Financial engineering and analysis is the combination of the engineering and design (what’s going to be changed in the building, such as new windows or an upgraded HVAC system) translated into an energy model to show how the design affects the building’s energy use and reduces utility costs. These are brought together in a financial model to provide an objective “dollars and cents” evaluation of the proposed retrofit, its payback, impact on your operating expenses, and feasibility. At its most basic level, the financial analysis of an energy efficiency project is:
“The accurate cost-benefit analysis of a proposed investment”
We develop the financial model in consultation with a client’s accountant, real estate professionals, and bank or mortgage holder to ensure a complete and thorough evaluation of the proposed investment, while the project-specific financials are verified by the C-PACE program.
Increase Building Value
Typically, any improvement to a building raises the value of the property by the amount of the investment made. If the money is well spent, then the increase in the building’s value can exceed the cost of the improvement.
- It can lower the operating expenses of the building by 20-40%.
- This increases the Net Operating Income and consequently the Capitalization Rate, a key metric for any future investor.
- The value of the retrofit in new energy infrastructure increases the value of the building.
- The lien is assessed over a long period — of up to 20 years — against the building, and passes to the new owner in the event the building is sold.
- This reduces the impact of your balance sheet, improving your Loan to Value (LTV) ratio.
- An energy infrastructure retrofit improves the comfort of your tenants, which reduces tenant attrition.
- A high energy efficiency rating increases market attractiveness along with lower utility bills.
The bottom line is that any investment to lower operating costs that can be amortized over 20 years without impacting your balance sheet improves your investment.
Rebates and Incentives
Rebates and incentives are valuable contributions to any project. Building Energy Performance investigates and secures all the rebates and incentives available from the city, county, state, and local utility.
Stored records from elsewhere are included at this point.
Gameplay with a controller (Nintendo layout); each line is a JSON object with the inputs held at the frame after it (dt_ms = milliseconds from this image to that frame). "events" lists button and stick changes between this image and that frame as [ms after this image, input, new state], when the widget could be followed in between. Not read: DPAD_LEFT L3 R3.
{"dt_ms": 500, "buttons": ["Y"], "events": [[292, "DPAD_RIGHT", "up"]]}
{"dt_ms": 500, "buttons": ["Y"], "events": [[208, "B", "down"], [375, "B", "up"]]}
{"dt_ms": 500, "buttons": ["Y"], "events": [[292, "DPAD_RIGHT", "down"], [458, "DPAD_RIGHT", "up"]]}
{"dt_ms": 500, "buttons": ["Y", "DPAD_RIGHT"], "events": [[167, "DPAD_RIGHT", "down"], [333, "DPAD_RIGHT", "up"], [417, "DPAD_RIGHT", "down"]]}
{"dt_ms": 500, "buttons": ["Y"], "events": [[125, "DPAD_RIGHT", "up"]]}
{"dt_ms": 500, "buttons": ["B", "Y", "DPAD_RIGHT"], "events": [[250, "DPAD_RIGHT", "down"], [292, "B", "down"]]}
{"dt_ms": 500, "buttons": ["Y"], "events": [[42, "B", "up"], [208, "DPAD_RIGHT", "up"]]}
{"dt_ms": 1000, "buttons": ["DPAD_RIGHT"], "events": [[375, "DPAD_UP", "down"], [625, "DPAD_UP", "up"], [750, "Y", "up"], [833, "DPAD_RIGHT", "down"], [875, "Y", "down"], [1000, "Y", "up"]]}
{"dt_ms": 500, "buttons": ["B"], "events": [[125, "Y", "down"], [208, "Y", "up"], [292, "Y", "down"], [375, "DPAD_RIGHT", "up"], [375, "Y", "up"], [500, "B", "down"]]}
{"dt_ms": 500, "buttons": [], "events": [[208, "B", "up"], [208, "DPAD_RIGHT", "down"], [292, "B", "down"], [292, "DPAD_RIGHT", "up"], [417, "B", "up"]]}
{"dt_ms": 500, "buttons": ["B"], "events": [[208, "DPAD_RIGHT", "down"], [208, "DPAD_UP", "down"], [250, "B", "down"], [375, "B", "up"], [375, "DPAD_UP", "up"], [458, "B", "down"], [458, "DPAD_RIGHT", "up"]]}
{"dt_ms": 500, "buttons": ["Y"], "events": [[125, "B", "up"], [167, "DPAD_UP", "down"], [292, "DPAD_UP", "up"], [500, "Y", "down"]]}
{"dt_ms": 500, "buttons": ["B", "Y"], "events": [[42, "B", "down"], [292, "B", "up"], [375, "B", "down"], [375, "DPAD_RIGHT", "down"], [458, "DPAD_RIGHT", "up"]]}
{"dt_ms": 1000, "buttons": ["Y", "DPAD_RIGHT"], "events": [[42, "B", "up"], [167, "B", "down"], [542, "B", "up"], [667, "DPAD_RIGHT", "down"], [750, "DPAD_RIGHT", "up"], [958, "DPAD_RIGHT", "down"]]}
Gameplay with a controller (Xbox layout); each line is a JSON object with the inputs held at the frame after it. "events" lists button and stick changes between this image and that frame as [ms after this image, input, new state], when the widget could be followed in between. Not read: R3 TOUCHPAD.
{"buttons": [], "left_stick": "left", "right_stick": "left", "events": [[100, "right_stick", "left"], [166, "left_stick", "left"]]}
These can be substantial and can sometimes influence the design of the project to take advantage of particular incentives designed to drive both behavior and purchasing decisions.
Tax credits are equally important, but these have to be considered as part of your overall tax planning and should be modeled in consultation with your accountant. It often the case that projects present the “potential benefit of tax credits” without due regard for the ability of the individual building owner or business to take full advantage of the credit. It is also the case that tax credits need to be modeled against the projected savings and lowered operating expenses, otherwise the impact of tax reduction will be overstated.
Off Balance Sheet Finance
The most important aspect of C-PACE financing is that it is an off-balance sheet transaction. Of course, the investment in the project still needs to be paid for but this is done by turning the loan into a county assessment against the building rather than the building owner or the company’s balance sheet. The assessment payment collected by the county adds to the operating costs of the building, but the added costs will be more than offset by the resulting reduction in utility bills. Our financial model is designed to show the net improvement in operating expenses, and the use of C-PACE means that the debt is not added to the balance sheet of the company or building owner. This preserves the debt to income ratio, which is particularly useful when a business can no longer borrow to fund capital expenditures or if a building owner’s balance sheet is fully leveraged.